Setting up a Tensorflow dev env with Docker & NVIDIA Container Toolkit

Introduction

The first 2 sections are from Get Docker Engine - Community for Ubuntu, Post-installation steps for Linux, NVIDIA Container Toolkit and validation steps at TensorFlow Docker, so there’s not really anything new in those sections.

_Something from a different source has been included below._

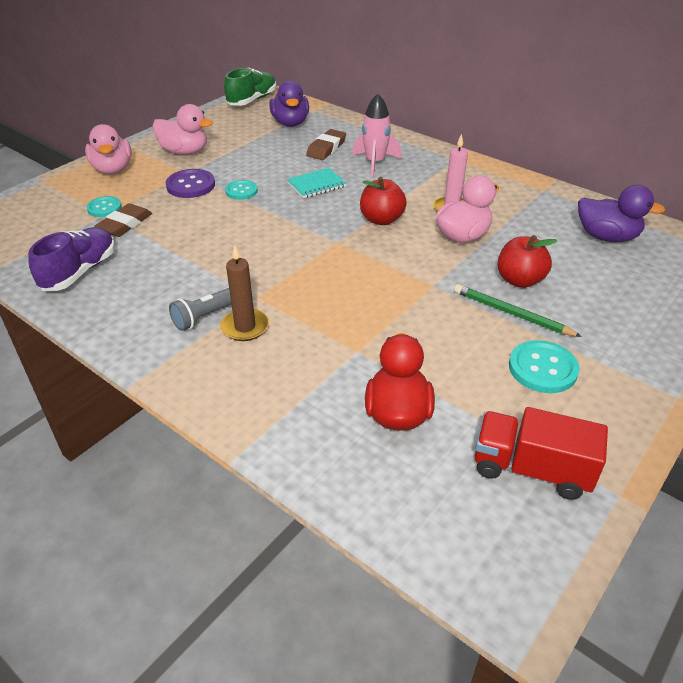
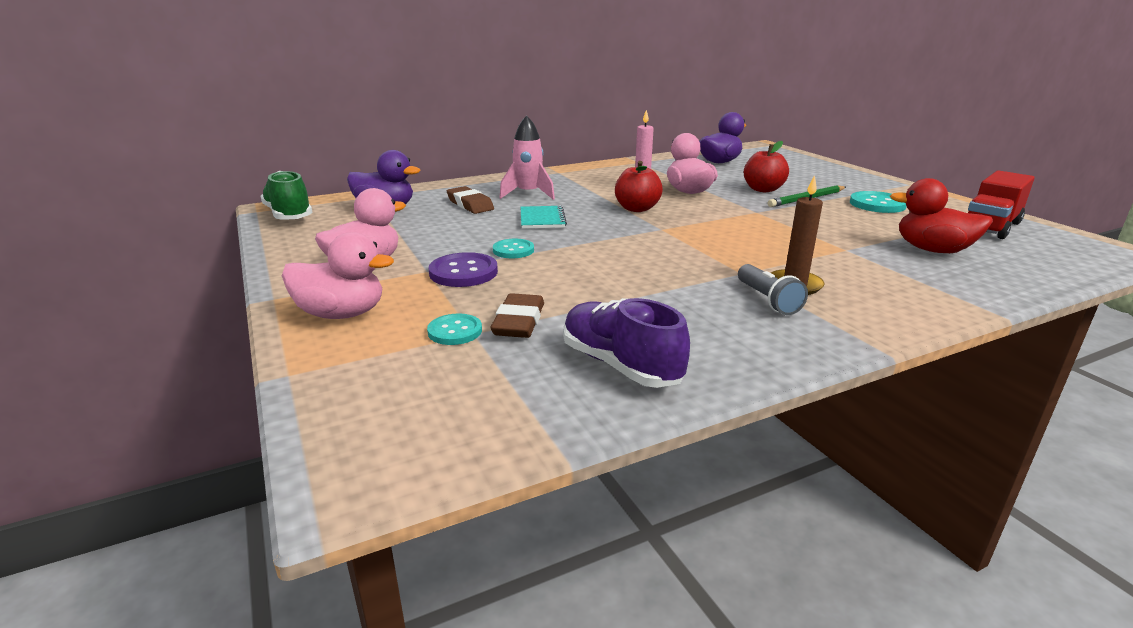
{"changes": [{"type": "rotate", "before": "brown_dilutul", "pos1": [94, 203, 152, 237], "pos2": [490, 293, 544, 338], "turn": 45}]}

However, the subsequent 5 sections contain notes about using Tensorflow with GPU support in a Docker container interactively, building a Docker image, running an IDE within the container, running Jupyter Notebooks from the container, and moving the data directory, which might be of more interest.

Install Docker

sudo apt-get update
sudo apt-get install apt-transport-https ca-certificates curl gnupg-agent software-properties-common
curl -fsSL https://download.docker.com/linux/ubuntu/gpg | sudo apt-key add -
sudo apt-key fingerprint 0EBFCD88
sudo add-apt-repository "deb [arch=amd64] https://download.docker.com/linux/ubuntu $(lsb_release -cs) stable"
sudo apt-get update
sudo apt-get install docker-ce docker-ce-cli containerd.io

Test with:

sudo docker run hello-world

Add your userid to the docker group so you don’t have to run commands with sudo:

sudo usermod -aG docker $USER
newgrp docker

Verify with:

docker run hello-world

Install NVIDIA Container Toolkit and Tensorflow

distribution=$(. /etc/os-release;echo $ID$VERSION_ID)
curl -s -L https://nvidia.github.io/nvidia-docker/gpgkey | sudo apt-key add -
curl -s -L https://nvidia.github.io/nvidia-docker/$distribution/nvidia-docker.list | sudo tee /etc/apt/sources.list.d/nvidia-docker.list
sudo apt-get update && sudo apt-get install -y nvidia-container-toolkit
sudo systemctl restart docker

Test with:

docker run --gpus all nvidia/cuda:9.0-base nvidia-smi
docker run --gpus all --rm nvidia/cuda nvidia-smi
docker run --gpus all -it --rm tensorflow/tensorflow:latest-gpu python -c "import tensorflow as tf; print(tf.reduce_sum(tf.random.normal([1000, 1000])))"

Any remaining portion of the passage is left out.